2019 SoSe – Seminarstunde 06

Messung – fundamental und modellgeleitet

Einführung

Messung und Messmodell

Messung ist ein unverzichtbarer Bestandteil der Wissenschaft. Eine konkrete, wirklich statt­fin­dende Messung lässt sich immer durch ein «dazugehöriges» Modell, ein Messmodell dar­stellen. Messmodelle sind im Vergleich zu Modellen in drei Aspekten spezieller:

  • Erstens be­schreibt ein Messmodell immer ein System, in das Wissenschaftler – in welcher Form auch immer – eingrei­fen. Das reale System wird durch Experimentatoren verändert. Das System kann marginal oder in Maßen verändert werden, es kann aber auch zerstört werden. Eine Raumsonde verändert den Planeten kaum, in einem Stoßexperiment wird in die Bahnen von Teilchen eingegriffen und bei einer chemischen Verpuffung wird eine Substanz zerstört.
  • Zweitens enthält ein Messmodell die spezielle Bedingung der Eindeutigkeit. Ein hervorgehobener Bestandteil, wel­cher im Modell vorhanden sein muss, wird durch Hypothesen und durch einige andere gege­bene Teile des Modells, eindeutig bestimmt.
  • Drittens enthält ein Messmodell immer – implizit oder explizit – eine oder mehrere Maßeinhei­ten, ohne die eine praktische Durchführung der Messung nicht möglich ist.

Fundamentale Messung

Messung der Größe einer Fläche

 

Flächen in verschiedenen Formen

  

 

Mit Kreisen bedeckte Flächen

 

 

Ein Zählvorgang

 

Mit kleinen Kreisen bedeckte Flächen

  

Abstandsmessung mit Metermaß

Zeitmessung eines Ereignisse mit Atomuhr

Die Theorie der fundamentalen Messung

Ein Modell der fundamentalen Messung enthält

  • eine Menge G von Objekten,
  • eine 2-stellige Relation < («echt kleiner») und
  • eine 3-stellige Relation o (eine Funktion), die zwei Objekte x, y zu einem Objekt z «zusammenfügt» (konkateniert): o(x, y) = z.

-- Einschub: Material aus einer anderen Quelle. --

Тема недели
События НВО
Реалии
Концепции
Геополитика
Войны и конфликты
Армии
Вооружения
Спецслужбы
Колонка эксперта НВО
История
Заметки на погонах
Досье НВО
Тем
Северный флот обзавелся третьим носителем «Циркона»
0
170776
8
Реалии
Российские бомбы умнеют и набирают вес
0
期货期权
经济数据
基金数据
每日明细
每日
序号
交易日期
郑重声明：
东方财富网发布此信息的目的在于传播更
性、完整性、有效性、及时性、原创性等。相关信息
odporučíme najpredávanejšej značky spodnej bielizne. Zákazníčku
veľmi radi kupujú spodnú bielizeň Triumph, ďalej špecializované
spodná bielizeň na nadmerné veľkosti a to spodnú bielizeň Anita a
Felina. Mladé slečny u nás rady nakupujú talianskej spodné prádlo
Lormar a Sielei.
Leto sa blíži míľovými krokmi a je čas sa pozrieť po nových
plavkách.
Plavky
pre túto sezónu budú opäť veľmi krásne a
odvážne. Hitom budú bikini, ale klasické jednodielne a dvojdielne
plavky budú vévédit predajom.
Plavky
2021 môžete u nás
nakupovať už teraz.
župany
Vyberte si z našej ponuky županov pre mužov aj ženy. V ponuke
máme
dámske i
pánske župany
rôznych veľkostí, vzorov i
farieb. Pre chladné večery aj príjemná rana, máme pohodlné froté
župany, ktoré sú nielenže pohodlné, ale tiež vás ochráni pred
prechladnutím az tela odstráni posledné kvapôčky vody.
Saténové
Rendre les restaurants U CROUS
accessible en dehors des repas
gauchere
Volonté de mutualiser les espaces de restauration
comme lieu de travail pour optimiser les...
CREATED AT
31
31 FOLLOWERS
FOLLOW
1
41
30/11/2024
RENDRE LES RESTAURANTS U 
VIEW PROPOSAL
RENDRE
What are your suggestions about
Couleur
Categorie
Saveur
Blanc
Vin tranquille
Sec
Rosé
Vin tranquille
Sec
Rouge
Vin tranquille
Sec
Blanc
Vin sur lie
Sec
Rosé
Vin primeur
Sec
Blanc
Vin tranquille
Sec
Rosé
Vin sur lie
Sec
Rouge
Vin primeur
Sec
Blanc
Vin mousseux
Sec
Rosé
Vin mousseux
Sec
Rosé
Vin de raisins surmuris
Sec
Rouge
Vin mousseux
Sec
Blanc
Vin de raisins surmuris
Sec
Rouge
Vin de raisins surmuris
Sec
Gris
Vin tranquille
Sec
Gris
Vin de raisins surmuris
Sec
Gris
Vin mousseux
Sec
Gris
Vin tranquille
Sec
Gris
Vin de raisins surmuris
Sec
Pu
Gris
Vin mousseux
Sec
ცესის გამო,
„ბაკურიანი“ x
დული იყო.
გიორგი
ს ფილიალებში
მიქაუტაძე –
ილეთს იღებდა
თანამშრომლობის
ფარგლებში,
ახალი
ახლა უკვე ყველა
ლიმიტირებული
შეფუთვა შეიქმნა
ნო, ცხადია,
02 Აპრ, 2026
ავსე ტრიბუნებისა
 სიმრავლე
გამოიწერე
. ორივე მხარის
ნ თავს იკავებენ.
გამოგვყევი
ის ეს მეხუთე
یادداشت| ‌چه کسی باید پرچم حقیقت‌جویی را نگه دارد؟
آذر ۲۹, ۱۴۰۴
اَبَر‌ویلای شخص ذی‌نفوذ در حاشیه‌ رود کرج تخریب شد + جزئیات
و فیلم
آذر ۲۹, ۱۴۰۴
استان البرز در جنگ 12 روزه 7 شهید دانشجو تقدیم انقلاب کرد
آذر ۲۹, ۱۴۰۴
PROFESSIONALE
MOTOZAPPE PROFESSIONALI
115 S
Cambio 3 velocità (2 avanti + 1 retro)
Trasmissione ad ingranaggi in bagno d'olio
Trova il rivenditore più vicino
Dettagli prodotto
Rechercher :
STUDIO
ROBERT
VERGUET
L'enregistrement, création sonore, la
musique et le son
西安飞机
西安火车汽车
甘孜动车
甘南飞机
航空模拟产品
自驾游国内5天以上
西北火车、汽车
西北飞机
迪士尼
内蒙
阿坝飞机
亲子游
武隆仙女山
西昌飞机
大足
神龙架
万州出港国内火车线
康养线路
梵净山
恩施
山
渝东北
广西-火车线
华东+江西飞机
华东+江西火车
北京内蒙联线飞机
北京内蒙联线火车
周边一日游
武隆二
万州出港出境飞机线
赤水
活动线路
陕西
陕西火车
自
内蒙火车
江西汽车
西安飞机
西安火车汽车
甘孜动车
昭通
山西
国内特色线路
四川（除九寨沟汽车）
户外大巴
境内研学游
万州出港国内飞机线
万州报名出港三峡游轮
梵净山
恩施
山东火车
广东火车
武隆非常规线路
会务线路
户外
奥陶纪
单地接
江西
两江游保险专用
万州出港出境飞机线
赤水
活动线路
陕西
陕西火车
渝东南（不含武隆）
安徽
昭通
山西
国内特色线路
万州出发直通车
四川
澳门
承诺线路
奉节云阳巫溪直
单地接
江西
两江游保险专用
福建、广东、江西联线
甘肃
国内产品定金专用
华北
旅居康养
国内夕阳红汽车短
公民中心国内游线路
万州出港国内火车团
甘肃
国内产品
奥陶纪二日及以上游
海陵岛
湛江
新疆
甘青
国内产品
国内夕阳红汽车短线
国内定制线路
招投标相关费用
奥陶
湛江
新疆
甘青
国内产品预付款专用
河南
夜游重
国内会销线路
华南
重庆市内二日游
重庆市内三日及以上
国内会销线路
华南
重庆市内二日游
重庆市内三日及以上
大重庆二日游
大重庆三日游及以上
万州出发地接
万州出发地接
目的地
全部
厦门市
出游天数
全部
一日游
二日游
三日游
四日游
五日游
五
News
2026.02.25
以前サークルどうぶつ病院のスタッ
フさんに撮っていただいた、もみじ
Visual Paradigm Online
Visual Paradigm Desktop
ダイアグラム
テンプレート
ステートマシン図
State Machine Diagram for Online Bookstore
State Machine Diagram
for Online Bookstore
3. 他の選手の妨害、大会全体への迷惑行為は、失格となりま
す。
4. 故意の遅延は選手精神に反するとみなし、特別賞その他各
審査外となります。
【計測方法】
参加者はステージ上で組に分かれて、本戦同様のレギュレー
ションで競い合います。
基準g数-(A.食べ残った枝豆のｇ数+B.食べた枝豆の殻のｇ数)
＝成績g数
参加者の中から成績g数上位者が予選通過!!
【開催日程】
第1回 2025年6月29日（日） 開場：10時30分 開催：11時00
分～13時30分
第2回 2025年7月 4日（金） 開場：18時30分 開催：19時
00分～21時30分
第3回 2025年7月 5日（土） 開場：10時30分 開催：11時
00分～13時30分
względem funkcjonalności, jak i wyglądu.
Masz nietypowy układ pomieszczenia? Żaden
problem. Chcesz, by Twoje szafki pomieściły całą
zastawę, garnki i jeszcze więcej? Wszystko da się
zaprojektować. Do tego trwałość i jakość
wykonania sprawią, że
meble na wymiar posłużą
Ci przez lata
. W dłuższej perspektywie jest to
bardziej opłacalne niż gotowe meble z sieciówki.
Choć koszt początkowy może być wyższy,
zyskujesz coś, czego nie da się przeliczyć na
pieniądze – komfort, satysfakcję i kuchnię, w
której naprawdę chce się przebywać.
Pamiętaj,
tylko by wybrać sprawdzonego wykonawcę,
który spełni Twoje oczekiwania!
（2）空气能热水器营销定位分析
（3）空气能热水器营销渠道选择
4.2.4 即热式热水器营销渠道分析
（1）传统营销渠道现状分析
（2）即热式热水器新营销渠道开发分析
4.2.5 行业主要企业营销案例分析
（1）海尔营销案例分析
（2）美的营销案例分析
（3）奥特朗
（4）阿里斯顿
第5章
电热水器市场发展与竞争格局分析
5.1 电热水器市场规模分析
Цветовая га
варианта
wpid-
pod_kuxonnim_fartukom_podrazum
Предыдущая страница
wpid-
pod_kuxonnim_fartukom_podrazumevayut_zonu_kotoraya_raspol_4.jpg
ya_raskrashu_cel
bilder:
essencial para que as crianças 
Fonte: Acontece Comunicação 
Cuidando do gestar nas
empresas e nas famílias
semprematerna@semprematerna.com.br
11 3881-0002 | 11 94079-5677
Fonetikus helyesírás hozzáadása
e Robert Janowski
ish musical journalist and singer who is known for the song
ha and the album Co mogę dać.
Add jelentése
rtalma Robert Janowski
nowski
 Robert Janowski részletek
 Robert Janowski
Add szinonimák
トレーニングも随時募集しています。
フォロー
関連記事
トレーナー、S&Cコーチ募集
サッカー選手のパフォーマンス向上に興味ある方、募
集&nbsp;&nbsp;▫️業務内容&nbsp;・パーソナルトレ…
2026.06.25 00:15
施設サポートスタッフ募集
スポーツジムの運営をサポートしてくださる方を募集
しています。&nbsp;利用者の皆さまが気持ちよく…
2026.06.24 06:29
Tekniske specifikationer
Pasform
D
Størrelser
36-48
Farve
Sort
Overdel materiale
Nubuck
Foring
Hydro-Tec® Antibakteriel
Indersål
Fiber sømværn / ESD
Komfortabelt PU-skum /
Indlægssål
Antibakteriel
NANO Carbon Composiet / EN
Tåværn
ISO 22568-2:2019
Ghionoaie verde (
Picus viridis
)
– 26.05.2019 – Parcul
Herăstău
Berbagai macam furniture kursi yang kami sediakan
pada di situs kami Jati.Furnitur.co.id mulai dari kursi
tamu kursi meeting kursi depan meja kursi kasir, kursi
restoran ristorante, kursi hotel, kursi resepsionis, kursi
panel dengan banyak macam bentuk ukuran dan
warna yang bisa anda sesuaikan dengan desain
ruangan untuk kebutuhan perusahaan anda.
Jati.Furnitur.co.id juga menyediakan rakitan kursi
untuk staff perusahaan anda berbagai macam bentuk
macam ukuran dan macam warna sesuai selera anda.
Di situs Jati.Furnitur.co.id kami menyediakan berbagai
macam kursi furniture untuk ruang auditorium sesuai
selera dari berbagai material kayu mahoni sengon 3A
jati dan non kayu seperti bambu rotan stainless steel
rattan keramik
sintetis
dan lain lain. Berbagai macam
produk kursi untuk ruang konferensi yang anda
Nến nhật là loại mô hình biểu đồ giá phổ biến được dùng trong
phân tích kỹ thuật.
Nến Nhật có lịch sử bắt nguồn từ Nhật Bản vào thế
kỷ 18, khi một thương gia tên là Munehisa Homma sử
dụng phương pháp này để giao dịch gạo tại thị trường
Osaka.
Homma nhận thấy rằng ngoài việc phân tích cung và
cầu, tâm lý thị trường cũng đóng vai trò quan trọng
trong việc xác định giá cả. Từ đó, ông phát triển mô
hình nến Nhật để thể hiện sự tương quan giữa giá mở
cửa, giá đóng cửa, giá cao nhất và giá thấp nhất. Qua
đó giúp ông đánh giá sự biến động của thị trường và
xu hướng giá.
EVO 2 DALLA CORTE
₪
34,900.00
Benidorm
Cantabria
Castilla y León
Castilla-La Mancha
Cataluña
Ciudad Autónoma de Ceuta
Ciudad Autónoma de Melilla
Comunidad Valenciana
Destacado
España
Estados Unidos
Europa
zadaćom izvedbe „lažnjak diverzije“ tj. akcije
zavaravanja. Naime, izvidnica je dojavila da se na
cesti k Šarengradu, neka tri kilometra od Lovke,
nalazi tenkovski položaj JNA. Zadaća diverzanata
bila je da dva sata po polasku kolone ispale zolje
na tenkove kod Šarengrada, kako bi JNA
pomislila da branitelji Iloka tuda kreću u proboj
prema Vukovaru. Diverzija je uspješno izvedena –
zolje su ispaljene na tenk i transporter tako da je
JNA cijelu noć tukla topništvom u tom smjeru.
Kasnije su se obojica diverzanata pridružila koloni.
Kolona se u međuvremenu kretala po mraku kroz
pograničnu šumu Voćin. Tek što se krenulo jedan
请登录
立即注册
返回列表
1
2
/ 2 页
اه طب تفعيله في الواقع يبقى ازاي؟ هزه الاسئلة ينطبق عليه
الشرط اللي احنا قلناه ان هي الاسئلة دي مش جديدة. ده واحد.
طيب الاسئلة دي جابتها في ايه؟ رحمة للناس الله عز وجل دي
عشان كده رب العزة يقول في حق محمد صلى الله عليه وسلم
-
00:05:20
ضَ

Eine Hypothese für diese Modelle könnte z.B. sein:

  • Für alle x, y und z aus G: wenn x < y, dann ist o(z, x) < o(z, y).

Modellgeleitete Bestimmung

Beispiel: Geometrische Triangulation

Messmodell

Ein Messmodell x hat dieselbe Form wie ein Modell. Zusätzlich werden bei ei­nem Messmodell zwei spezielle Teile des Modells hervorgehoben, die wir den vorausgesetz­ten Teil und den zu bestimmenden Teil des Messmodells nennen:

  • Der vorausgesetzte Teil ent­hält Fak­ten, die implizit im Messmodell vorhanden sind und bei der Bestimmung verwendet werden müs­sen.
  • Der zu bestimmende Teil des Messmodells soll dagegen erst bestimmt oder gemessen werden.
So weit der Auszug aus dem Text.